Rocky and Bullwinkle were a trove of now-obscure cultural references on a par with Police Squad! (In Color). The Kerwood Derby - a hat that made its wearer the smartest person in the world - was a parody of the name Durward Kirby: a ubiquitous but anodyne announcer/spokesperson/game show host of that era. When Kirby threatened to sue the show for defamation, creator Jay Ward begged him to do so, saying that the show needed publicity and NBC wouldn’t spend any money to promote it.
In the Clarke novel “Imperial Earth”, the visitor from Titan, who has never lived on earth, and will never return, is watching the sunset. He describes it going down, the colors changing, and then “a flash of green and it was gone”. As a kid in Wisconsin, I’d never seen the sunset over the ocean and of course didn’t know how rare the green flash is.
Of course, the character didn’t appreciate it, either! Just another day on Earth.
“Green Flash” is in the title of any number of books, stories and movies.

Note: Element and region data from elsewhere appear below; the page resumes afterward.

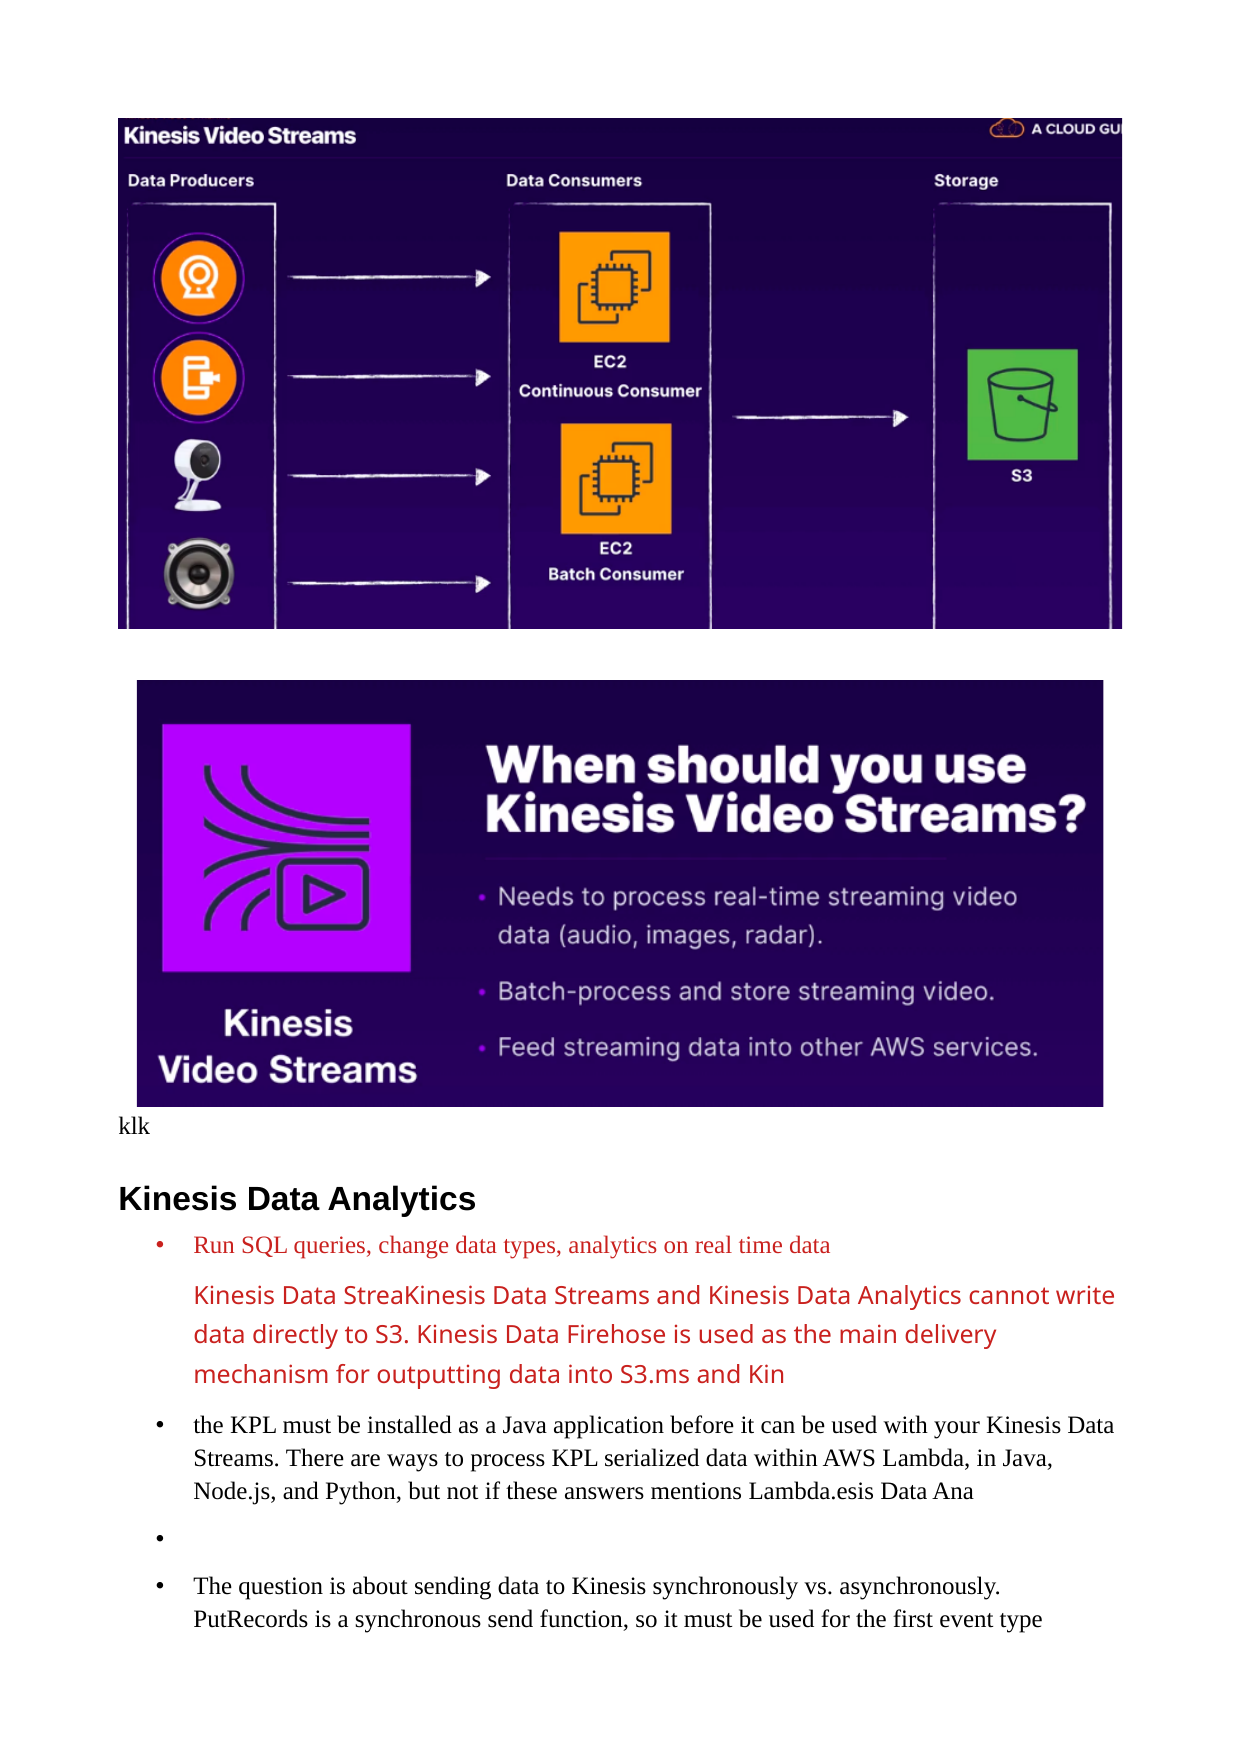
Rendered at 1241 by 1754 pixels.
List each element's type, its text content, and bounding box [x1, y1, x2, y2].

list Kinesis Data StreaKinesis Data Streams and Kinesis Data Analytics cannot write data directly to S3. Kinesis Data Firehose is used as the main delivery mechanism for outputting data into S3.ms and Kin [156, 1278, 1122, 1390]
list The question is about sending data to Kinesis synchronously vs. asynchronously. PutRecords is a synchronous send function, so it must be used for the first event type [156, 1571, 1122, 1633]
list the KPL must be installed as a Java application before it can be used with your Kinesis Data Streams. There are ways to process KPL serialized data within AWS Lambda, in Java, Node.js, and Python, but not if these answers mentions Lambda.esis Data Ana [156, 1410, 1122, 1505]
picture [118, 118, 1123, 629]
picture [136, 680, 1104, 1107]
list Run SQL queries, change data types, analytics on real time data [156, 1230, 1122, 1259]
subtitle Kinesis Data Analytics [118, 1179, 1122, 1218]
text klk [118, 680, 1122, 1139]
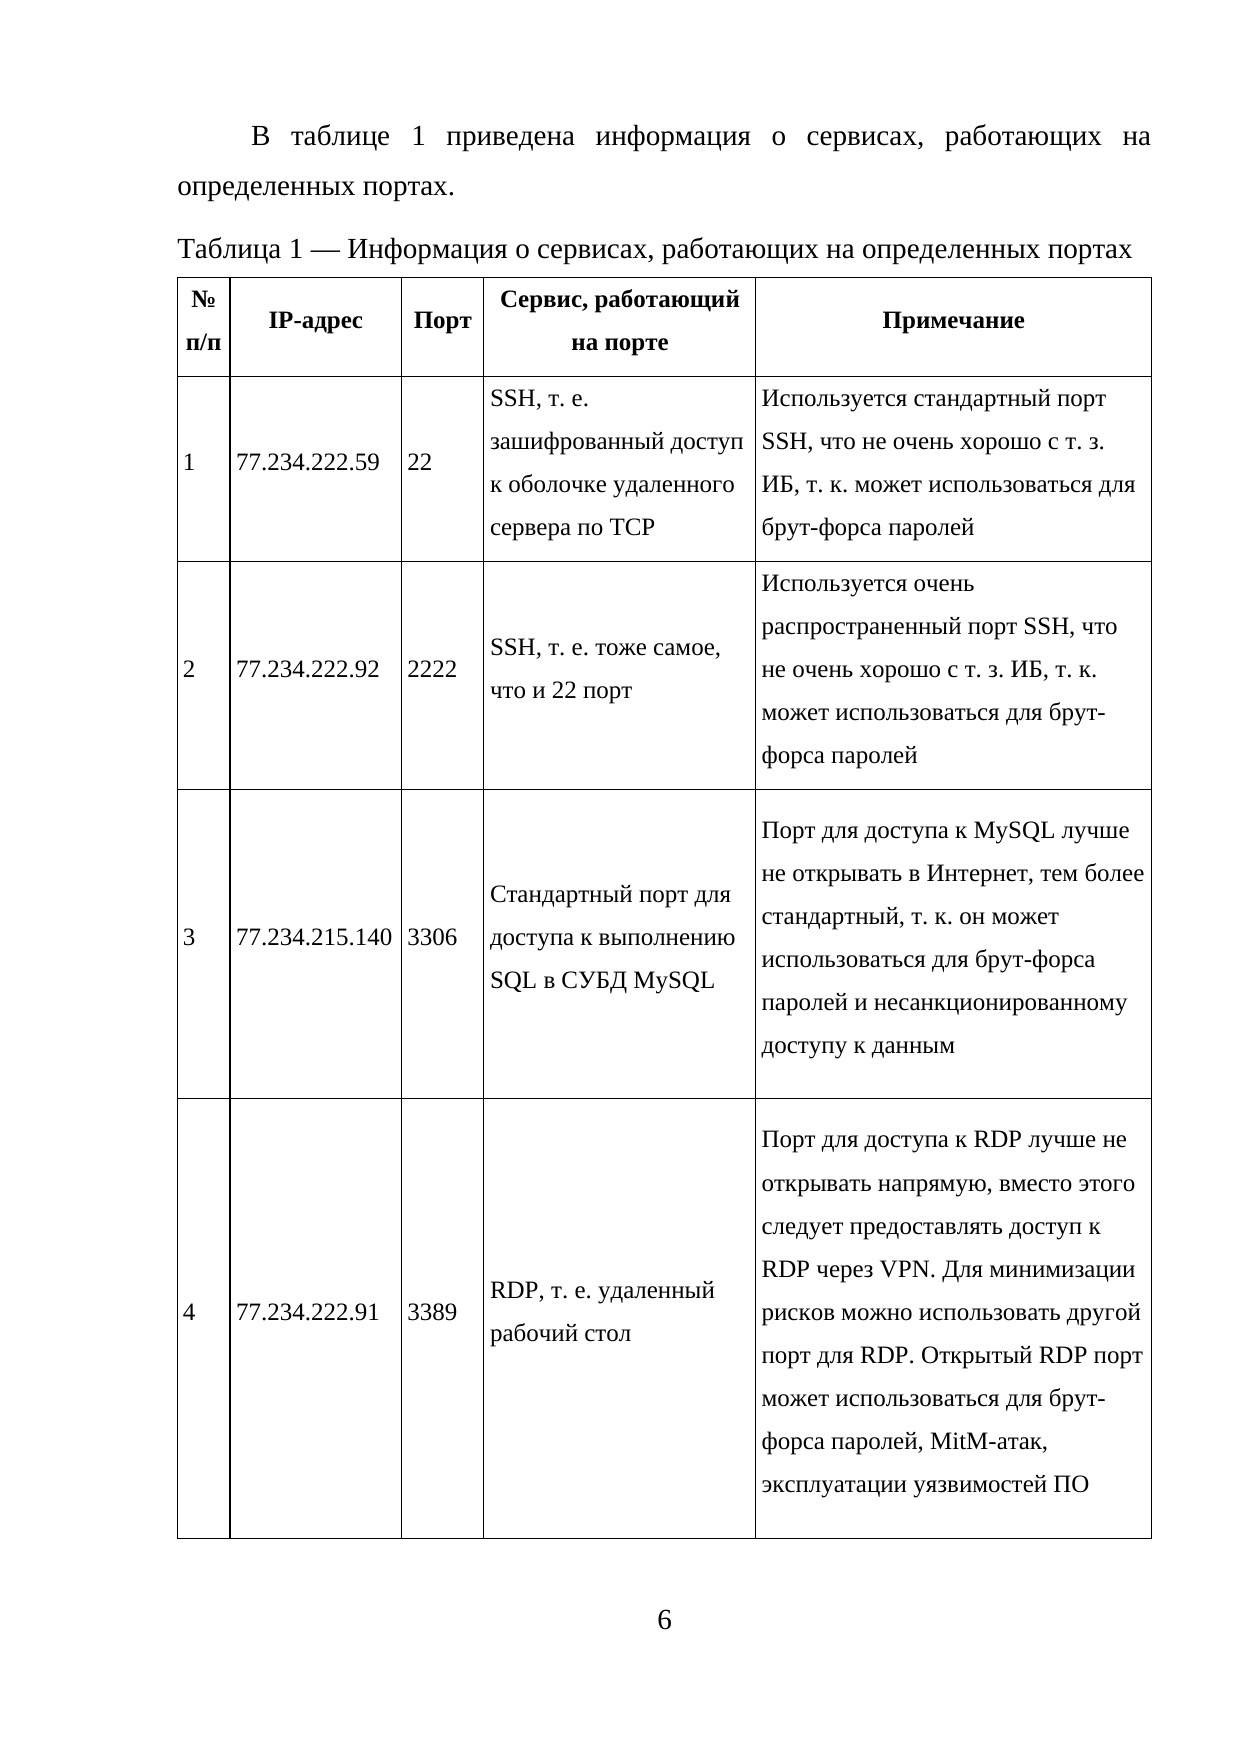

Which makes it very difficult to find any particular “Green Flash” story. (I’ve got an idea that Margret Atwood wrote one of them, which I’ve not be able to identify)
Bobby Darin’s name check of Lotte Lenya is significant. She was married to the composer Kurt Weill and sang the song (far better than Darin did) in its original production. She’s best known today as Ross Klebb in From Russia with Love.
More pedantry. Leadbelly didn’t write The Midnight Special. It’s a folk song, and like most folk songs, no one knows where it came from. Some of the lyrics first appeared in print in 1905, when Leadbelly may have been seven years old (no one knows for sure when he was born).
I just knew someone was going to nitpick my calling The Midnight Special a CCR song. I knew it didn’t originate with them, but that is likely the version most folks are familiar with (and probably the first version I remember).